* Given passage *
- Opening Delimiter -
I recently came across a pilot podcast series from Scottish Ballet called Scottish Ballet’s Half Hour Call. The premise of the podcast is to discuss how ballet and ballet companies fit the world we currently live in. In the second episode, dedicated to masculinity in ballet, Myles Thatcher (choreographer and dancer at San Francisco Ballet) shared a story that made me think of Professor M.A. George’s captivating latest article, Exploring Identity.

Thatcher relates how exciting it was that while he was choreographing a piece for Ballet22 (twodos), a body type, gender identity, and race inclusive company that performs dances that break gender normative traditions, he started looking at pointe shoes in a new way. Even though he has been aware that gender exists beyond the binary, that collaboration made him realize that “a pointe shoe is not a gender object.” Transcending ballet’s common binary understanding of gender opened up for Thatcher new avenues of creativity and experimentation in his choreography.

This is precisely what Exploring Identity does. George’s work paves the way for all legal actors and operators (i.e., parties, practicing attorneys, advocates, activists, policymakers, judges, law professors, and law students) to think about gender in the law in new, expansive, and more inclusive ways. The article surveys and discusses custody disputes involving “gender expansive” children. George employs this last term as an umbrella to refer to “transgender, nonbinary, and children exploring non-traditional gender identities.” By analyzing the disputes between parents who disagree on how to address their child’s expansive gender identity, George makes us realize that often, much like ballet, the law does not transcend the gender binary.

After comprehensively surveying the available custody cases in which parents dispute how to manage the child’s gender identity (which in itself is a great contribution), George concludes that judges, no matter the result of the case, frame the issue incorrectly. Judges erroneously understand gender identity as fixed and binary. Consequently, even when they try to address a child’s evolving and/or non-binary gender identity, they mistakenly focus in the custody battles on determining which parent is correct about the child’s (future) identity or best suited to support such gender identity.

Instead, George argues that courts should be focusing on determining which parent is best suited to support their child’s exploration of their gender identity. George arrives at this conclusion by examining our current understanding of gender identity, the arguments parents make in the custody cases, and courts’ rationales in such cases.

Regarding the first aspect, the article explains our developing understanding that gender is a spectrum in which identities may range from woman to man, including nonbinary, agender, and individuals with other types of gender expansive identities. However, as George points out, nonbinary identities are almost invisible in today’s society, even if they represent a sizeable group of individuals. This erasure, the article explains, could be due in part to the mismatch narrative (about being born in the wrong body) from early transgender rights advocacy, which accepts rather than challenges the binary view. In addition to explaining how we have moved away from binarism, the article recounts the emerging insights from recent scientific studies that show that gender identity in pre-adolescent children, contrary to teenagers, is not stable.
- Closing Delimiter -
* Stored data *
- Opening Delimiter -
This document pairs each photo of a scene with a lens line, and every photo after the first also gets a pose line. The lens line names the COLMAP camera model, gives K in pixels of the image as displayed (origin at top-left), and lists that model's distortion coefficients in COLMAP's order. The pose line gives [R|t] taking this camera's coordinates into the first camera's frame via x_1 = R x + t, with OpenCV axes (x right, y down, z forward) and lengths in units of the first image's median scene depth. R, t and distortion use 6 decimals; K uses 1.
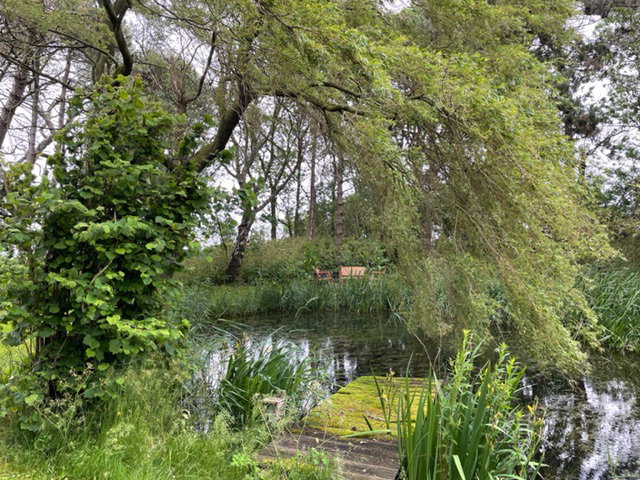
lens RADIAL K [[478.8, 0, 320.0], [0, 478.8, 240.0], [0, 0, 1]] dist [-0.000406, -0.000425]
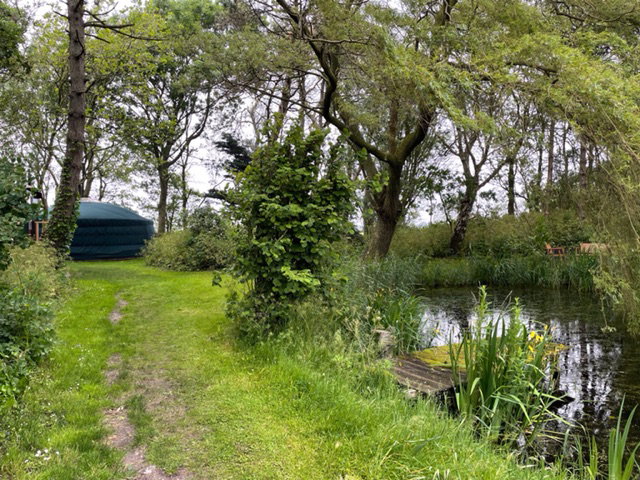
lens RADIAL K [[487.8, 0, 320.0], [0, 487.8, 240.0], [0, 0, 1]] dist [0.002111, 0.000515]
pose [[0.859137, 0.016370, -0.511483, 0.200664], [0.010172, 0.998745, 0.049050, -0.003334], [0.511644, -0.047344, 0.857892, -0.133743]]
- Closing Delimiter -
- Opening Delimiter -
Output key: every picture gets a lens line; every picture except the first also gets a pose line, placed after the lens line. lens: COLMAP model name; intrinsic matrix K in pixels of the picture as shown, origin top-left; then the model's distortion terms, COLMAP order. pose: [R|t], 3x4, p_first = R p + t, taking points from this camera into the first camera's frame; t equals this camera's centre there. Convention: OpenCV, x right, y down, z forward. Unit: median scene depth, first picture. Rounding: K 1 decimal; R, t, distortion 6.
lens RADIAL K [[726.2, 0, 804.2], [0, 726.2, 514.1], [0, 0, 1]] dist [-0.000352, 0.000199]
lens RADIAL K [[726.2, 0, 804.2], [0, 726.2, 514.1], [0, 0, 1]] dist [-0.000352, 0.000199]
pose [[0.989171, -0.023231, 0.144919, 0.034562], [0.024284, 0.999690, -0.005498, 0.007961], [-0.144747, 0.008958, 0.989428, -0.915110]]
- Closing Delimiter -
- Opening Delimiter -
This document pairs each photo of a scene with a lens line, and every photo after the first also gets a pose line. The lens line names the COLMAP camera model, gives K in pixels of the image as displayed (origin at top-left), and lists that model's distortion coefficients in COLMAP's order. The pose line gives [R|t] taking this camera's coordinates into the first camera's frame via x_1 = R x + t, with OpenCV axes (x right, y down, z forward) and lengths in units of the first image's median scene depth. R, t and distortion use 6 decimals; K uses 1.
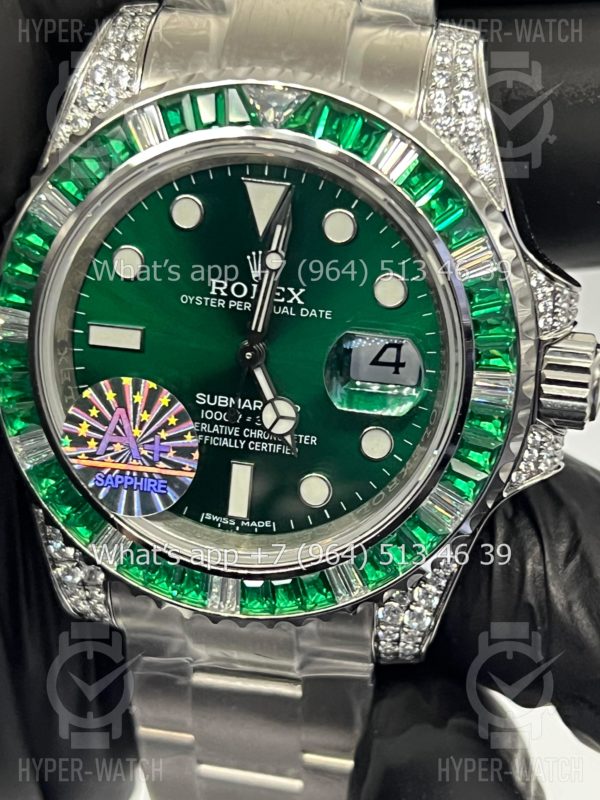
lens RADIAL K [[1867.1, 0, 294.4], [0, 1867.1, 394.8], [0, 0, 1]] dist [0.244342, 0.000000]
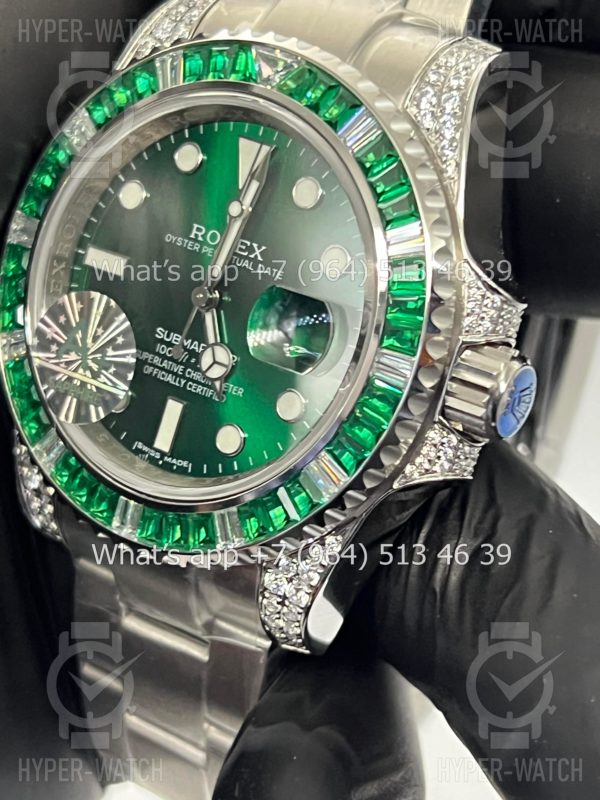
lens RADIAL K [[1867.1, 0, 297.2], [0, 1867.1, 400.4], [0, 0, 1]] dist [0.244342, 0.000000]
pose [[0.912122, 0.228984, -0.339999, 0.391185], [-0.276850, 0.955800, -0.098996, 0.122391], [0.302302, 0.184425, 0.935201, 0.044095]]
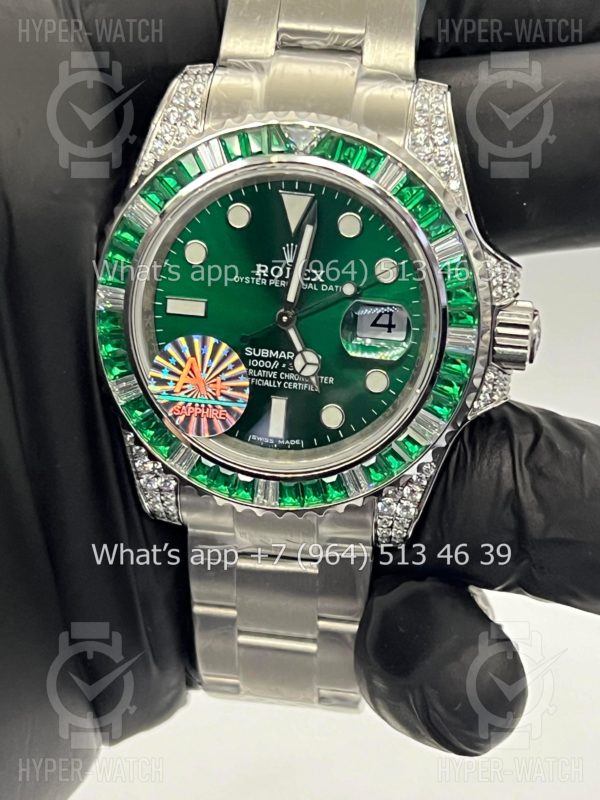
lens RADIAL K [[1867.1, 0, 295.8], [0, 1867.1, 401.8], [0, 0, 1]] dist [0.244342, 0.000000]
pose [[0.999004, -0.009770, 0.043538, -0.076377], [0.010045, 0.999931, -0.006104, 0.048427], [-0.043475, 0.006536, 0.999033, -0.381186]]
- Closing Delimiter -
* What the exercise asks *
Swap "choreographing" for "creating" in the stretch from "Thatcher relates how" through "in his choreography." of the passage on ballet and gender, and write out the result.

* Response *
Thatcher relates how exciting it was that while he was creating a piece for Ballet22 (twodos), a body type, gender identity, and race inclusive company that performs dances that break gender normative traditions, he started looking at pointe shoes in a new way. Even though he has been aware that gender exists beyond the binary, that collaboration made him realize that “a pointe shoe is not a gender object.” Transcending ballet’s common binary understanding of gender opened up for Thatcher new avenues of creativity and experimentation in his choreography.